Make sure to change the path C:\Anaconda\libs according to your Anaconda install directory and compiler_bindir to the path with cl.exe in it.

1.5. Install PyCUDA

Best way to install PyCUDA is to get the Unofficial Windows Binaries by Christoph Gohlke here.

For quick setup, you can use pipwin which basically automates the process of installing Gohlke's packages.

pip install pipwin
pipwin install pycuda

2. Test it out

A very basic test is to simply import theano.

import theano
Using gpu device 0: GeForce GT 630M (CNMeM is disabled)

This should tell you if the GPU is getting used.

One error says that CUDA is installed, but device gpu is not available. For me, this was solved after installing mingw and libpython via conda since Anaconda doesn't setup gcc along with it as it used to do earlier.

For a more extensive test, try the following snippet taken from theano docs.

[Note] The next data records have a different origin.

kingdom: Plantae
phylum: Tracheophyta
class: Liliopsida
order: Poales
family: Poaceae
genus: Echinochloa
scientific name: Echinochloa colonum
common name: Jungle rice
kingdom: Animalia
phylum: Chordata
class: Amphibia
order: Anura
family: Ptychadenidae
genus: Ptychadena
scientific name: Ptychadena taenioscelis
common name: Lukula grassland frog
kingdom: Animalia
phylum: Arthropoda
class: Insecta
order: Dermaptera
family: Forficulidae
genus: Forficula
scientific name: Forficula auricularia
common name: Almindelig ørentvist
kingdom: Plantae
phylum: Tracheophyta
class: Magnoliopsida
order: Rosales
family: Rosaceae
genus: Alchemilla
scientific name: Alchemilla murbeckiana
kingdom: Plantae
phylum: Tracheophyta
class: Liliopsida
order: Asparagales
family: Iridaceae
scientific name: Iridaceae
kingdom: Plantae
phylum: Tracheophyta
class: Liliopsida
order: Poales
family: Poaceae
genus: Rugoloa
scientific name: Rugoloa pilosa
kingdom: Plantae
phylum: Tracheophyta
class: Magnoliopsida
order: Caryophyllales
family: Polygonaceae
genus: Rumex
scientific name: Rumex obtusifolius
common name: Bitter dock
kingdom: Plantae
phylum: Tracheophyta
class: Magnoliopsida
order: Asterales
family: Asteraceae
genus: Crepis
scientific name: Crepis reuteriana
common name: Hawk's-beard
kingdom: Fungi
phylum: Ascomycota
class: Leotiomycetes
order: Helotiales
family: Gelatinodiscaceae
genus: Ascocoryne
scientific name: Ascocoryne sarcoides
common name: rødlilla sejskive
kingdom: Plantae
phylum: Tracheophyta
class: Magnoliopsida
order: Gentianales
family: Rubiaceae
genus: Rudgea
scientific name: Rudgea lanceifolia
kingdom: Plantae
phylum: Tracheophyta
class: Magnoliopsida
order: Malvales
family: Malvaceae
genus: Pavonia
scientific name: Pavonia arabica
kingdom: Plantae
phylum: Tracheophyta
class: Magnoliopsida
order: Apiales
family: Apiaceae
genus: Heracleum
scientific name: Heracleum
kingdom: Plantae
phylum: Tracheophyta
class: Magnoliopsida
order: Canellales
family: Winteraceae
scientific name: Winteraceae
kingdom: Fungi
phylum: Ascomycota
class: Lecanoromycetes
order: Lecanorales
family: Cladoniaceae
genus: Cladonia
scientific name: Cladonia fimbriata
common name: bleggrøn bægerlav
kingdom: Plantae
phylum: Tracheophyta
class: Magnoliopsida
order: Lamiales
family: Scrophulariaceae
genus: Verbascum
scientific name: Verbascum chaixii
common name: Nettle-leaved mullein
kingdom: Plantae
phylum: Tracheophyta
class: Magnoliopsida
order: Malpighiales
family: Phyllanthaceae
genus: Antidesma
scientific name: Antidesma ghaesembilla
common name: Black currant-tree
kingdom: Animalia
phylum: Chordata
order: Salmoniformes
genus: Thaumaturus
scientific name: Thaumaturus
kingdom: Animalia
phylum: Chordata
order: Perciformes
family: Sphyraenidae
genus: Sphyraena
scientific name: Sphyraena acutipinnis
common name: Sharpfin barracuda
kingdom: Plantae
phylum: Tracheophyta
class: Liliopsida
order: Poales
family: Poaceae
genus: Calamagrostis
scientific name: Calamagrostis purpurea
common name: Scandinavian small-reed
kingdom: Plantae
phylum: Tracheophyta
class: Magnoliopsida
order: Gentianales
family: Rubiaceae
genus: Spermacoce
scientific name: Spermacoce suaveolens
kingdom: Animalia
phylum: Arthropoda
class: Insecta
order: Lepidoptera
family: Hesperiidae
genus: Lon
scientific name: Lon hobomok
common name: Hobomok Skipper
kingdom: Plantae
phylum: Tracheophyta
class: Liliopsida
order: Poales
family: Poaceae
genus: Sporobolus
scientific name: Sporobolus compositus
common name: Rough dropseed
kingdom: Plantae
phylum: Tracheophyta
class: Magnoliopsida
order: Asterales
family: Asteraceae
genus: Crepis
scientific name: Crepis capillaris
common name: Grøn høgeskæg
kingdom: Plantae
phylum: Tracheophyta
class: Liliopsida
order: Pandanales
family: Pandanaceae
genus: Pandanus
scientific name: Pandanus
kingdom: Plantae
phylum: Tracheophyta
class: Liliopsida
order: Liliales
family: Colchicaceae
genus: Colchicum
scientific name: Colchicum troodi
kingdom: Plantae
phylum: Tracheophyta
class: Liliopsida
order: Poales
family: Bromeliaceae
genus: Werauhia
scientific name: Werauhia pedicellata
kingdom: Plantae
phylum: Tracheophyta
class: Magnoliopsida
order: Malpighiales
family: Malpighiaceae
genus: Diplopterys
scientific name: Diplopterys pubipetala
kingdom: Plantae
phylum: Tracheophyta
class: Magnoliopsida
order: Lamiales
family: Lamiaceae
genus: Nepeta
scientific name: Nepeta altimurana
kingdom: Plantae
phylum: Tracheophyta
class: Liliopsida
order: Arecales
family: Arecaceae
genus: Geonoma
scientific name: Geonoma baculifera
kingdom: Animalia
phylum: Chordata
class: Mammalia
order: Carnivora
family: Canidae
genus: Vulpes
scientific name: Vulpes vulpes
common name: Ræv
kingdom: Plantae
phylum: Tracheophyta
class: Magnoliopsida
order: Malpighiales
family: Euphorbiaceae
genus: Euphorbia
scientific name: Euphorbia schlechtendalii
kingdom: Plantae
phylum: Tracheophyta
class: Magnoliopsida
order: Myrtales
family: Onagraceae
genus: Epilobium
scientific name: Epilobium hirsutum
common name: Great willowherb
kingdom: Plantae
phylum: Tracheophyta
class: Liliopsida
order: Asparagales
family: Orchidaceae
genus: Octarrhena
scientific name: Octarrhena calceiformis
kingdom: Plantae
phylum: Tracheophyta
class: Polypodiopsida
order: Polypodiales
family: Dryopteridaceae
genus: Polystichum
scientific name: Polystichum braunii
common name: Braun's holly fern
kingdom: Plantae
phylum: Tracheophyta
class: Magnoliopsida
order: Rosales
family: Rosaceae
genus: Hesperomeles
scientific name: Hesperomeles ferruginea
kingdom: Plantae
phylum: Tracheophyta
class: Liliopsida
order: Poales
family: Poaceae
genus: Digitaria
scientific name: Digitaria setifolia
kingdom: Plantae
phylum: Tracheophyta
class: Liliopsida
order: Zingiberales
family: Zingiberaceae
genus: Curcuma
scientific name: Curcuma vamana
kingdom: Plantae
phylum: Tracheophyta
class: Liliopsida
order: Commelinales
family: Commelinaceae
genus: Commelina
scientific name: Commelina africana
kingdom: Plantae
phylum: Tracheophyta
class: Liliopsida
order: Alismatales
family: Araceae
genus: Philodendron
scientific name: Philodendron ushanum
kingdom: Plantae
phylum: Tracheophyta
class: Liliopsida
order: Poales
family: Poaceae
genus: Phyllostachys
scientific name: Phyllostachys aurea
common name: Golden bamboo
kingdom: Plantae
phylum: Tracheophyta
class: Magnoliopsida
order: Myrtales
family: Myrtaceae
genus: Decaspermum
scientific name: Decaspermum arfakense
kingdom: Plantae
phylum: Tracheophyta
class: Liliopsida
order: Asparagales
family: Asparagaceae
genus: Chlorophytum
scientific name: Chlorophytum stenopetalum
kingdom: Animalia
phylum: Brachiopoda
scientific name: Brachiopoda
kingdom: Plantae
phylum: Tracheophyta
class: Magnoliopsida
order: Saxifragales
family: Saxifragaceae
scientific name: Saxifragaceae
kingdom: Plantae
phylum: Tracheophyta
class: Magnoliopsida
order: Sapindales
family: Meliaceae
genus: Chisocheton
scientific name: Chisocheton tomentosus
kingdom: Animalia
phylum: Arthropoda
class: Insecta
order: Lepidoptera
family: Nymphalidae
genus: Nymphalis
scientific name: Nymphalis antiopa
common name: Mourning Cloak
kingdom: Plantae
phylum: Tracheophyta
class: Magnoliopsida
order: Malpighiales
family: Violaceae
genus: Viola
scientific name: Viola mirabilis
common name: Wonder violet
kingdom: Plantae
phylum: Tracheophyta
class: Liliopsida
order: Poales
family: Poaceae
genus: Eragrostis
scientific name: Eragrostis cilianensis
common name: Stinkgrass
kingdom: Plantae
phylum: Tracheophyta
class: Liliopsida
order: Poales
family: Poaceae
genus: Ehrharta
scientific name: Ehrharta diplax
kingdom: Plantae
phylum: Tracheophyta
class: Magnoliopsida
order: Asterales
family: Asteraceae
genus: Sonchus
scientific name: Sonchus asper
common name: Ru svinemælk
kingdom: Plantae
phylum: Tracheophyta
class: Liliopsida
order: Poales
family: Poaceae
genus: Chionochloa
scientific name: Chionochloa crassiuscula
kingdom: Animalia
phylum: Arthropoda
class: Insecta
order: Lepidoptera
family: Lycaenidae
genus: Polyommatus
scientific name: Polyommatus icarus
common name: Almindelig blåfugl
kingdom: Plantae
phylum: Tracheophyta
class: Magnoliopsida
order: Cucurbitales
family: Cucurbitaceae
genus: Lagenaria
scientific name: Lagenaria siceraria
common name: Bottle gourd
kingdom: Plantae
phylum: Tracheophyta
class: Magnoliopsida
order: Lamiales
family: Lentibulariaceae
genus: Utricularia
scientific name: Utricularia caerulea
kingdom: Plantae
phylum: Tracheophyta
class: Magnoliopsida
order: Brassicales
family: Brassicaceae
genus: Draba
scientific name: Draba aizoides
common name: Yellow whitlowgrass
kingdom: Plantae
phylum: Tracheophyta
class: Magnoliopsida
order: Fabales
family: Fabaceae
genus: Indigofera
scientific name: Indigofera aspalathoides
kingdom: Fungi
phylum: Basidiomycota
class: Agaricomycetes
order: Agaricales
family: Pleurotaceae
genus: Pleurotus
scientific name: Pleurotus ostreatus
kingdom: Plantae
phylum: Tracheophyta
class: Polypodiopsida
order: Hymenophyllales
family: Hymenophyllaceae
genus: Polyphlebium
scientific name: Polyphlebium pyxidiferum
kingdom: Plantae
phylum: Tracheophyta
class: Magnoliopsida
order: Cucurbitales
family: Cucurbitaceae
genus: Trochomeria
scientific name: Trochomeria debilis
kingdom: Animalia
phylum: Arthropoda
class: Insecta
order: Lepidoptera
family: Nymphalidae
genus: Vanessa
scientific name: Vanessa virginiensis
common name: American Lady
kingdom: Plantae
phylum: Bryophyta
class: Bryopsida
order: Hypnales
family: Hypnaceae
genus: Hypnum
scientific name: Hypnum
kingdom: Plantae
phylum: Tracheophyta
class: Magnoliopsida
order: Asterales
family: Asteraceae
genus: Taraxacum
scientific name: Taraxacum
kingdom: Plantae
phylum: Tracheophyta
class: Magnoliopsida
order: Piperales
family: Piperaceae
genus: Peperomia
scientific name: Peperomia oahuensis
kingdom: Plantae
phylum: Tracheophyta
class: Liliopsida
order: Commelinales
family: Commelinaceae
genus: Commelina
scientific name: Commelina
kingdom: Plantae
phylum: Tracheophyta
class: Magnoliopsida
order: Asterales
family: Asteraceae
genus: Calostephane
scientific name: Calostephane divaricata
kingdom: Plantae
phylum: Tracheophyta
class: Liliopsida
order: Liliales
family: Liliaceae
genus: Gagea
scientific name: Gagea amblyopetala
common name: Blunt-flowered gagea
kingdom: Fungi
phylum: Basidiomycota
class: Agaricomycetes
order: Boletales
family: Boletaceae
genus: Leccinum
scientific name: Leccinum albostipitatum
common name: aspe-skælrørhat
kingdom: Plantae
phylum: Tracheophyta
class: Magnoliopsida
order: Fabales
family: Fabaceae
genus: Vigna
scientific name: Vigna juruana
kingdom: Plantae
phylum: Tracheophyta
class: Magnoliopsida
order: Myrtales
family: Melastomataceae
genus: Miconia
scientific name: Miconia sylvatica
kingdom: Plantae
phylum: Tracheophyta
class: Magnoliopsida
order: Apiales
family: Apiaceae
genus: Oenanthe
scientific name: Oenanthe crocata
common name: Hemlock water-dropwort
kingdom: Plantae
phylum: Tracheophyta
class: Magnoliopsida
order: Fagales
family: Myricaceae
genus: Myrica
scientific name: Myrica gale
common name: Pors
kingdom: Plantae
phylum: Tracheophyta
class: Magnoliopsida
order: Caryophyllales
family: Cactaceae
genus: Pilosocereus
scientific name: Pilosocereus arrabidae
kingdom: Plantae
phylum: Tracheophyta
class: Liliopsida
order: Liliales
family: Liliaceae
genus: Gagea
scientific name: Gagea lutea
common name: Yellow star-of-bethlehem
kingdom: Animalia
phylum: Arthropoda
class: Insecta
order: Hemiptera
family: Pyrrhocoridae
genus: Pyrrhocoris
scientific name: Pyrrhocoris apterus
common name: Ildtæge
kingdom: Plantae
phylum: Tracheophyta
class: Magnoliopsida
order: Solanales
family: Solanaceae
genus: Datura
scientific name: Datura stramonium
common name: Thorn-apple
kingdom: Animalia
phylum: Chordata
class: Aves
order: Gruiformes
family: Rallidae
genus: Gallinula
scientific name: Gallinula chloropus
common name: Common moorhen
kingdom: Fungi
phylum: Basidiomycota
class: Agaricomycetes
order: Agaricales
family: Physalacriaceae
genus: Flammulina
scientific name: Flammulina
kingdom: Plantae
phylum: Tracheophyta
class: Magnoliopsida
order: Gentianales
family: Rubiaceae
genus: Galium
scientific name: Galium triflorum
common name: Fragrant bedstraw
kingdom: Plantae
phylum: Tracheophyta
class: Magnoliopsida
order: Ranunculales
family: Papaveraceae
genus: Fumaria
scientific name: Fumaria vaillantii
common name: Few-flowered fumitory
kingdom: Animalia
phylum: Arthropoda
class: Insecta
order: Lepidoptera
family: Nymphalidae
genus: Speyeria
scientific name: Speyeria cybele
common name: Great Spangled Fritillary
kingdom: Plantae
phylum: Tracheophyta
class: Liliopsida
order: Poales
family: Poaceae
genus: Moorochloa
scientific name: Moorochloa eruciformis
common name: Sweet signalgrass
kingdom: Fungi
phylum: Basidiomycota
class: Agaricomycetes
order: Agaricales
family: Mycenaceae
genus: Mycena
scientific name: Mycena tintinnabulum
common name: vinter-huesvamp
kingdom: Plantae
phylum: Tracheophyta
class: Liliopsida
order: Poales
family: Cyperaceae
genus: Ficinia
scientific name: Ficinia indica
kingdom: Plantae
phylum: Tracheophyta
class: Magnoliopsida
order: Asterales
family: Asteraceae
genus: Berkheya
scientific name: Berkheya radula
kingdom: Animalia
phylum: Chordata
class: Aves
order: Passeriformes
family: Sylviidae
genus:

from theano import function, config, shared, sandbox
import theano.tensor as T
import numpy
import time

vlen = 10 * 30 * 768  # 10 x #cores x # threads per core
iters = 1000

rng = numpy.random.RandomState(22)
x = shared(numpy.asarray(rng.rand(vlen), config.floatX))
f = function([], T.exp(x))
print f.maker.fgraph.toposort()
t0 = time.time()
for i in xrange(iters):
    r = f()
t1 = time.time()
print 'Looping %d times took' % iters, t1 - t0, 'seconds'
print 'Result is', r
if numpy.any([isinstance(x.op, T.Elemwise) for x in f.maker.fgraph.toposort()]):
    print 'Used the cpu'
else:
    print 'Used the gpu'

You should see something like this.

Using gpu device 0: GeForce GT 630M (CNMeM is disabled)
[GpuElemwise{exp,no_inplace}(<CudaNdarrayType(float32, vector)>), HostFromGpu(GpuElemwise{exp,no_inplace}.0)]
Looping 1000 times took 1.42199993134 seconds
Result is [ 1.23178029  1.61879349  1.52278066 ...,  2.20771813  2.29967761
  1.62323296]
Used the gpu

For PyCUDA, here is a quick test snippet from their web page

import pycuda.autoinit
import pycuda.driver as drv
import numpy

from pycuda.compiler import SourceModule
mod = SourceModule("""
__global__ void multiply_them(float *dest, float *a, float *b)
{
  const int i = threadIdx.x;
  dest[i] = a[i] * b[i];
}
""")

multiply_them = mod.get_function("multiply_them")

a = numpy.random.randn(400).astype(numpy.float32)
b = numpy.random.randn(400).astype(numpy.float32)

dest = numpy.zeros_like(a)
multiply_them(
        drv.Out(dest), drv.In(a), drv.In(b),
        block=(400,1,1), grid=(1,1))

print dest-a*b

Seeing an array of zeros ? Its working fine then.

Hopefully, this should give you a working pythonish CUDA setup using the latest versions of VS, Windows, Python etc.